Selasa, 24 Juni 2025

Zikir Perempuan dan Gelombang Cahaya: Sajak untuk Tuhan yang Tak Jauh

“Zikir Perempuan dan Gelombang Cahaya: Sajak untuk Tuhan yang Tak Jauh” (I – Rahim Dunia: Tempat Zikir Pertama Berpijak) Raudah menulis: Aku tak hafal dalil, tapi tubuhku mengingat sujud ibuku di antara bau bawang dan langkah anak. Tiap desah napasnya adalah tasbih yang tak tercetak, tapi ditulis Tuhan dalam kitab yang lain. Kadirun Yahya menjawab dari maqam zikir batin: > "Cahaya Tuhan melingkupi seluruh jagat, > dan perempuan yang sadar akan getarannya > adalah penerima pertama gelombang kasih Ilahi." (II – Mihrab Dapur: Frekuensi yang Tak Terdengar) Di tengah suara sendok dan detak gas, Raudah menggumam: "Ya Rahman... Ya Rahim..." bukan keras, bukan fasih, tapi cukup untuk mengguncang langit. Sang Guru Ruhani menuliskan: > “Zikir diam adalah resonansi, > lebih kuat dari kata lantang. > Ia hidup dalam plasma jiwa, > menyalakan gerbang tujuh langit.” Dan kita tahu— Tuhan pun menyimak suara yang keluar dari tubuh lelah lebih dekat daripada speaker masjid. (III – Energi yang Lahir dari Lelah dan Ikhlas) Raudah: "Aku menyuapi dunia tanpa ditanya isi dadaku, tapi Tuhan tahu, ada doa yang diselipkan di antara sendok dan air mata." Kadirun Yahya tersenyum dalam diam: > “Energi spiritual tak diukur dari jumlah bacaan, > tapi dari niat dan detakan qalbu. > Maka perempuan yang ikhlas— > adalah pusat gelombang semesta.” (IV – Zikir sebagai Nafas, Bukan Beban) Zikir bukan beban.
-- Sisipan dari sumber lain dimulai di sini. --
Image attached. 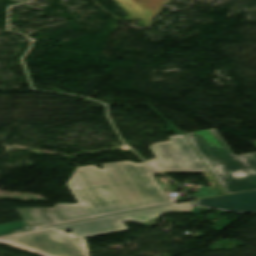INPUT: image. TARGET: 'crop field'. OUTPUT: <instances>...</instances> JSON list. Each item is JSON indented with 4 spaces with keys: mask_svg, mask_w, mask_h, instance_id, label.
Wrapping results in <instances>:
<instances>
[{
    "mask_svg": "<svg viewBox=\"0 0 256 256\" xmlns=\"http://www.w3.org/2000/svg\"><path fill=\"white\" fill-rule=\"evenodd\" d=\"M78 167L67 186L79 204L17 208L24 221L0 225V235L93 216L147 207L169 200L147 163L131 161Z\"/></svg>",
    "mask_w": 256,
    "mask_h": 256,
    "instance_id": "8a807250",
    "label": "crop field"
},
{
    "mask_svg": "<svg viewBox=\"0 0 256 256\" xmlns=\"http://www.w3.org/2000/svg\"><path fill=\"white\" fill-rule=\"evenodd\" d=\"M170 206L0 236V243L41 256H89L84 238L127 230L123 222L144 223L166 212Z\"/></svg>",
    "mask_w": 256,
    "mask_h": 256,
    "instance_id": "ac0d7876",
    "label": "crop field"
},
{
    "mask_svg": "<svg viewBox=\"0 0 256 256\" xmlns=\"http://www.w3.org/2000/svg\"><path fill=\"white\" fill-rule=\"evenodd\" d=\"M186 136L226 194L256 189V153L235 156L215 128Z\"/></svg>",
    "mask_w": 256,
    "mask_h": 256,
    "instance_id": "34b2d1b8",
    "label": "crop field"
},
{
    "mask_svg": "<svg viewBox=\"0 0 256 256\" xmlns=\"http://www.w3.org/2000/svg\"><path fill=\"white\" fill-rule=\"evenodd\" d=\"M170 139L149 147L156 159L148 163L163 173H203L217 195H224L184 135L172 136Z\"/></svg>",
    "mask_w": 256,
    "mask_h": 256,
    "instance_id": "412701ff",
    "label": "crop field"
},
{
    "mask_svg": "<svg viewBox=\"0 0 256 256\" xmlns=\"http://www.w3.org/2000/svg\"><path fill=\"white\" fill-rule=\"evenodd\" d=\"M197 204L234 211H256V191L202 199L198 200Z\"/></svg>",
    "mask_w": 256,
    "mask_h": 256,
    "instance_id": "f4fd0767",
    "label": "crop field"
}]
</instances>
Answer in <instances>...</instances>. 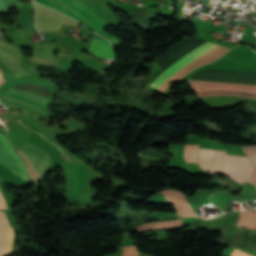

Ia tumbuh dalam pekerjaan harian, seperti jamur yang lembut di sela rempah dan cucian. Raudah menjadikannya irama: "Astaghfirullah... Ya Baqi... Lindungilah anak-anakku dari dunia yang kian gelap." Dan suara itu, mengalir ke langit tanpa kita tahu betapa kuatnya doa yang dicuci bersama seragam sekolah. (V – Tuhan yang Lebih Dekat dari Kecemasan) Maka, puisi ini selesai dengan napas panjang, bukan titik. Raudah menutup hari dengan tangan lelah tapi hati lapang. Kadirun Yahya menutup zikir dengan energi yang masih terus berputar melewati inti bumi dan arasy. Dan Tuhan, kita tahu, mendengar keduanya: perempuan tanpa podium, dan guru yang menyalakan cahaya dari dalam dada.